A redox mediated UME biosensor using immobilized chromobacterium violaceum strain R1 for rapid biochemical oxygen demand measurement

Abstract An effective ferricyanide-mediated microbial biochemical oxygen demand (BOD) biosensor was constructed and used for BOD determination in a water system. This BOD sensor uses ultramicroelectrode (UME) technology in which the tip of the sensor consists of a two-electrode system (10-μm Pt working electrode and Pt counter electrode). Because of their small size, UMEs have relatively large diffusion layers and small overall currents enabling rapid achievement of useful steady-state conditions with very high scan rates. Living Chromobacterium violaceum R1 cells (isolated from pineapple industry wastewater) were immobilized on the surface of the UME working electrode using a calcium alginate gel and further enclosure by a layer of polyamide membrane. Glucose-glutamic acid (GGA) solution was used as the standard solution. The amperometric measurement was optimized at +450 mV operating potential and 30 mM ferricyanide in a 0.1 M phosphate buffer (pH 7.0) at 26 °C. The sensor exhibited a linear response ranging from 20 to 225 mg O 2 L −1 BOD 5 for standard GGA solution and 25 to 230 mg O 2 L −1 BOD 5 for OECD synthetic wastewater with a response time of 30 min.
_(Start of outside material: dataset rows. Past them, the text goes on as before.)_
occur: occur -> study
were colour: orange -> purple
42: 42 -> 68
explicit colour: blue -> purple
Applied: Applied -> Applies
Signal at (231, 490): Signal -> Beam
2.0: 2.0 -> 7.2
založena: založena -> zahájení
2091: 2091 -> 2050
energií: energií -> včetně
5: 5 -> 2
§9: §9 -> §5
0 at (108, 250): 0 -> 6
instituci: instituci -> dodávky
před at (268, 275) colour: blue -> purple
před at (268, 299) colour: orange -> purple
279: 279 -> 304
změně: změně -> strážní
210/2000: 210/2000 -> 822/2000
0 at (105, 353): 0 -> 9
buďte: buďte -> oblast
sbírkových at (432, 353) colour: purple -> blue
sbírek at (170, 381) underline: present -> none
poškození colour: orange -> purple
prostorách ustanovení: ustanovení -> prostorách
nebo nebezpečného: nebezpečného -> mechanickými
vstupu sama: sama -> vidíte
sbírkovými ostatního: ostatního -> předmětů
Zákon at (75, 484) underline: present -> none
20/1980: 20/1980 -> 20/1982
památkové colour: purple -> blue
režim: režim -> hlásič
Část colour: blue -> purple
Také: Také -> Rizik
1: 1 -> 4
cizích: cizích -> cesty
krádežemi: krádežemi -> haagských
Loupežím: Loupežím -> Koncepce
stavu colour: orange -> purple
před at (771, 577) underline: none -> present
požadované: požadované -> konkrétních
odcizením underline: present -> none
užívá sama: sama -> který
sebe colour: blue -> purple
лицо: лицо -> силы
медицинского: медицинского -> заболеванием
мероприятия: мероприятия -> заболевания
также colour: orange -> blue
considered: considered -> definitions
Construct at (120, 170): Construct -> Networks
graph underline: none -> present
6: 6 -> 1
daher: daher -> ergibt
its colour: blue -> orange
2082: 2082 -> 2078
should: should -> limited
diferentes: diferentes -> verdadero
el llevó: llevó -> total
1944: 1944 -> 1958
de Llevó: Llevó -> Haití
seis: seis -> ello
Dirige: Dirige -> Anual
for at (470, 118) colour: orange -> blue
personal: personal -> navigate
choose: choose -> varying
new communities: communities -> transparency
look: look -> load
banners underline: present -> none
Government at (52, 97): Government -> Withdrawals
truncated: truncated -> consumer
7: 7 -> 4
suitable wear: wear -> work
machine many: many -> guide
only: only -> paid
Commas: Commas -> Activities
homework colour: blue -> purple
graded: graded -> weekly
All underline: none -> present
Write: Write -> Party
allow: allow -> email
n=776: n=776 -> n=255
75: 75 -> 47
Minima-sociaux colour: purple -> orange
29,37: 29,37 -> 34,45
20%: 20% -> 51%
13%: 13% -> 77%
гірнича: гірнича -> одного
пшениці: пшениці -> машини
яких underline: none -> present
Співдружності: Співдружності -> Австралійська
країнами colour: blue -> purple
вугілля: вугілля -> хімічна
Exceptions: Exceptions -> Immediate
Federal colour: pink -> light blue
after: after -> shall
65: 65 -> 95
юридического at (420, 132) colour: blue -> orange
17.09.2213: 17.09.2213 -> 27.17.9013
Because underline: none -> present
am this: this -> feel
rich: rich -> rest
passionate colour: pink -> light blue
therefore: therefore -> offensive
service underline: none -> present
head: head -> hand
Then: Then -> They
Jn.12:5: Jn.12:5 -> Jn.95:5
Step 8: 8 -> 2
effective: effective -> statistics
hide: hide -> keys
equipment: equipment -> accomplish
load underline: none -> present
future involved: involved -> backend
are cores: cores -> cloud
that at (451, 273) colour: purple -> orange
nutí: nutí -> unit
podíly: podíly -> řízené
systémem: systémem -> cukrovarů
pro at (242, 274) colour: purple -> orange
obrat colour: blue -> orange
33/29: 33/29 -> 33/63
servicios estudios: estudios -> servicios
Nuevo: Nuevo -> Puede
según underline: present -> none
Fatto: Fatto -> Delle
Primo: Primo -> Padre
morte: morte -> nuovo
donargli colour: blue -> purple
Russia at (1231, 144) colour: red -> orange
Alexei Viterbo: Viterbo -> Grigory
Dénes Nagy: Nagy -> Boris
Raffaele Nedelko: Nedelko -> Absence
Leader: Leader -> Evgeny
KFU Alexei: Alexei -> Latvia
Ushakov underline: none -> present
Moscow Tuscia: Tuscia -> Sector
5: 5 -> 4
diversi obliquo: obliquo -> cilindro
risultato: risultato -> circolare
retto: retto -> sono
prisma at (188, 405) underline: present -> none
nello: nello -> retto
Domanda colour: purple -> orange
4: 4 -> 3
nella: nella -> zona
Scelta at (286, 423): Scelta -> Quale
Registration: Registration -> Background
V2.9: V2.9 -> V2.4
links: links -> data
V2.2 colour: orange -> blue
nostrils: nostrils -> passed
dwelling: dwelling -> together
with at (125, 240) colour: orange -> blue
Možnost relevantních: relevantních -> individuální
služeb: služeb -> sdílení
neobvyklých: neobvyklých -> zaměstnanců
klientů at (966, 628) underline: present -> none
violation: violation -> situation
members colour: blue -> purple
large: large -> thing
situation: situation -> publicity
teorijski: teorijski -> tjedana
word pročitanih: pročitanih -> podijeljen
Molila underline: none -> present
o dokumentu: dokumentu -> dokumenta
Repeatability and reproducibility of the biosensor were within the limits set by the APHA; i.e., less than 15.4%. The rapid BOD estimation of the biosensor is applicable for measuring samples with a high content of fast and easily assimilated compounds. When used to estimate the BOD of various wastewaters, the developed biosensor provided values comparable to those obtained using the conventional BOD 5 method.